(WHAT NEEDS TO BE DONE): Set the records down again in full, with every word kept.

-- Opening Marker --

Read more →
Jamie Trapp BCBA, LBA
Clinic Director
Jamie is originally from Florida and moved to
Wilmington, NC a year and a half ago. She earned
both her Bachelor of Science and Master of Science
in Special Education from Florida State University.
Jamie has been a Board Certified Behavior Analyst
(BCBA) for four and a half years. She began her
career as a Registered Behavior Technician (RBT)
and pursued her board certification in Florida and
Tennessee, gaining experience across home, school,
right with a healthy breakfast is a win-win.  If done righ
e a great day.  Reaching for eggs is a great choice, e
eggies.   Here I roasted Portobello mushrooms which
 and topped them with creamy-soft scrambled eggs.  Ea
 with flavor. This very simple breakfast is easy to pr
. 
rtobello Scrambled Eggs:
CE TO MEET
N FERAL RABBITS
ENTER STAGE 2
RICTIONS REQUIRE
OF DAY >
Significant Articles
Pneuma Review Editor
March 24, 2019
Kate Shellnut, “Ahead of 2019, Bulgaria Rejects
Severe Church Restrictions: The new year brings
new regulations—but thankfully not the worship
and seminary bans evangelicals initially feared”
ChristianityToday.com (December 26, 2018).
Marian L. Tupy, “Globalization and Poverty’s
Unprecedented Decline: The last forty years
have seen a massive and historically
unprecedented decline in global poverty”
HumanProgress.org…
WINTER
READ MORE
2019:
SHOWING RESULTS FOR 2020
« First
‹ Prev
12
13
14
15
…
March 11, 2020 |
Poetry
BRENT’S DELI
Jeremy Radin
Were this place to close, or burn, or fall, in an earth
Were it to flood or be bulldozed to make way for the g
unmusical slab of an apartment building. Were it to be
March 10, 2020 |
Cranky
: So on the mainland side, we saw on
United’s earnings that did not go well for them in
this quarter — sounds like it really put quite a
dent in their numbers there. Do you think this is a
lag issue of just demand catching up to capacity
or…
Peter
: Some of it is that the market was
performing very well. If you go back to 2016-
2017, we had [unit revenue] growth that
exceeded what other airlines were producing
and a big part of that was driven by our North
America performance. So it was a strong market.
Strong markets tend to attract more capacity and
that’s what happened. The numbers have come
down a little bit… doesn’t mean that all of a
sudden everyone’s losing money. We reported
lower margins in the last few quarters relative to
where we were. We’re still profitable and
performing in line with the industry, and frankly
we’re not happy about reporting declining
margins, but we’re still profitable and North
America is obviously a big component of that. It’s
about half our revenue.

-- Closing Marker --

(RESPONSE TO THIS TASK):
Read more →
Jamie Trapp BCBA, LBA
Clinic Director
Jamie is originally from Florida and moved to
Wilmington, NC a year and a half ago. She earned
both her Bachelor of Science and Master of Science
in Special Education from Florida State University.
Jamie has been a Board Certified Behavior Analyst
(BCBA) for four and a half years. She began her
career as a Registered Behavior Technician (RBT)
and pursued her board certification in Florida and
Tennessee, gaining experience across home, school,
right with a healthy breakfast is a win-win.  If done righ
e a great day.  Reaching for eggs is a great choice, e
eggies.   Here I roasted Portobello mushrooms which
 and topped them with creamy-soft scrambled eggs.  Ea
 with flavor. This very simple breakfast is easy to pr
. 
rtobello Scrambled Eggs:
CE TO MEET
N FERAL RABBITS
ENTER STAGE 2
RICTIONS REQUIRE
OF DAY >
Significant Articles
Pneuma Review Editor
March 24, 2019
Kate Shellnut, “Ahead of 2019, Bulgaria Rejects
Severe Church Restrictions: The new year brings
new regulations—but thankfully not the worship
and seminary bans evangelicals initially feared”
ChristianityToday.com (December 26, 2018).
Marian L. Tupy, “Globalization and Poverty’s
Unprecedented Decline: The last forty years
have seen a massive and historically
unprecedented decline in global poverty”
HumanProgress.org…
WINTER
READ MORE
2019:
SHOWING RESULTS FOR 2020
« First
‹ Prev
12
13
14
15
…
March 11, 2020 |
Poetry
BRENT’S DELI
Jeremy Radin
Were this place to close, or burn, or fall, in an earth
Were it to flood or be bulldozed to make way for the g
unmusical slab of an apartment building. Were it to be
March 10, 2020 |
Cranky
: So on the mainland side, we saw on
United’s earnings that did not go well for them in
this quarter — sounds like it really put quite a
dent in their numbers there. Do you think this is a
lag issue of just demand catching up to capacity
or…
Peter
: Some of it is that the market was
performing very well. If you go back to 2016-
2017, we had [unit revenue] growth that
exceeded what other airlines were producing
and a big part of that was driven by our North
America performance. So it was a strong market.
Strong markets tend to attract more capacity and
that’s what happened. The numbers have come
down a little bit… doesn’t mean that all of a
sudden everyone’s losing money. We reported
lower margins in the last few quarters relative to
where we were. We’re still profitable and
performing in line with the industry, and frankly
we’re not happy about reporting declining
margins, but we’re still profitable and North
America is obviously a big component of that. It’s
about half our revenue.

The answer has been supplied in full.